13 Haziran 2013 Perşembe

GEREKSİZ BİR YAZI

Kafamı kaldırıp bakmamalıyım olanlara. Eğer bakarsam dururum. Durduğumdaysa akış beni götürmek için zorlar. Bu kez irademle değil, akışın iradesiyle gitmeye devam ederim ki; bu da benim için ölümden beter olur. İrade, isteklerinden vazgeçmek değil, onları kontrol edebilmektir.
Hayatımın anlamını sorgulamaktan yorulduğum şu zamanlarda, noktalarla virgüller arasındaki harflere takılı kalıyor gözüm. Harflerin yerlerini değiştirsem aralarında hiçbir ahenk yok. Bir araya düzenli şekilde geldiklerinde bir anlama kavuşuyorlar. İç dünyanın düzensizliğini bile düzenli hale getirmeden anlatamazsın. Düzenli şekilde anlattıklarında düzenli olduğu için iç dünyanı yansıtamaz.

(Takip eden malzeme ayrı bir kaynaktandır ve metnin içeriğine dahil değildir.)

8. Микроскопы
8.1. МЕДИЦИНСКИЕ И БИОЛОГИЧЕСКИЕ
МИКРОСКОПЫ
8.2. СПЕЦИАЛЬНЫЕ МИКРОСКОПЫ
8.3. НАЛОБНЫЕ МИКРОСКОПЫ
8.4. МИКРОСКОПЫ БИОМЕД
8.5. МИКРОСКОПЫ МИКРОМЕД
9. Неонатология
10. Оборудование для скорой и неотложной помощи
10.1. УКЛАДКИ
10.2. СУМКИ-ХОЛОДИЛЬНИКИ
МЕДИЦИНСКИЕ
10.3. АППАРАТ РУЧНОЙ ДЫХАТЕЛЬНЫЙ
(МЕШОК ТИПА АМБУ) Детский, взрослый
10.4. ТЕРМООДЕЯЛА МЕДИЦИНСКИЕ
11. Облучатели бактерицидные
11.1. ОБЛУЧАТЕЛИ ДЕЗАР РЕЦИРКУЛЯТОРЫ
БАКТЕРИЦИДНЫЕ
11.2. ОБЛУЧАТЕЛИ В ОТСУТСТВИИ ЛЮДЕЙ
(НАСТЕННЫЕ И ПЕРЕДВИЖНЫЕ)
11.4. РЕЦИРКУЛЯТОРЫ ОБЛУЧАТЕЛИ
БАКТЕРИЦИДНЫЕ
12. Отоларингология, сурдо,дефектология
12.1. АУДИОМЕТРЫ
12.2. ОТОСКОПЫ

Fakat onlara asıl anlamı veren nokta ve virgüller. Nokta yerine virgül koyarsam hiç olmaz. İşte hayat da tam olarak böyledir. Yanlış yerlerde yanlış geçişler yapmamalısın. Bir düzen içinde yaşamalısın ki, hayatın anlamlı olsun.
Klavye üzerinde bir o harfe bir bu harfe gidip gelirken parmaklarım, siyah üzerinde beyazın gücünü görmeye başlıyorum yavaş yavaş ve az da olsa karanlıkta belli belirsiz şekiller çizen beyazlıklar umut salık veriyor bana. Küçük aydınlıklar, büyük karanlıkları yok ediyor.
Bu arada saat ilerliyor. Saat kolumda ilerliyor. Zaman, sürekli dönüp duran bir aletle sınırlı kalıyor. Ben tüm olanların dışındayım.
Bir yerlerden bir yerlere belli amaçlar doğrultusunda gidip geliyorum sürekli, insanlarla iletişime geçiyor ve gereksiz iletişimin yorgunluğunu duyumsuyorum. Gereklilik kime göre, neye göre? Anlayamıyorum.
Bu aralar çevremde insanlar çatışıyor, insanlar yaralanıyor ve hatta ölüyorlar. Sorsam onlar da bir amaç için bunları yaptıklarını söyleyecekler. Fakat eminim ki kimse amacının gereksizliğinin farkında değil. Amaçları gereksiz olduğu gibi varlıkları da gereksiz. İnsan, varlığını anlamlandıramadığı sürece gereksizdir.
Ölümü çokça düşünür oldum ve intiharın kurtuluş olduğunu sananlara bir de müjdem var: Öldüğünüz üzere dirileceğiniz için eğer kendinizi asarak öldürdüyseniz; boynunuzu sıkan bir ipin acısıyla, başınıza silah sıktıysanız; kurşunun beyninize girdiğinde duyulan anlık acının sürekli olanıyla, yüksek bir yerden atladıysanız; yere çarpma anınızdaki tüm kemiklerinizin parçalanma sızısıyla binlerce yıl geçireceksiniz. Ve intihar etme sebebiniz yanı başınızda olacak. İntihar kurtuluş değil, şikayet ettiğin acıyı binlerce kat artırmaktır.
Yapmam gereken tek şey sabırla ölümü beklemek. Bu anlamda geç kalan sevgiliyi otobüs durağında sabırsızlıkla bekleyen bir gençten farkım yok.
Ben cümle içindeki dolaylı tümlecim. Özneyle birlikte yükleme “nereye, nerede, nereden, kime, kimde, kimden” sorularını sorarsanız beni bulursunuz. Özne veya yüklem olanlara bir sözüm yok. Ne de olsa bu bir tercih değil, kural meselesidir. Yani ki bir dolaylı tümleç, ben artık özne olmak istiyorum diye bas bas bağırsa da olamaz. O, dolaylı tümleç olarak gelmiştir ve öyle de gidecektir.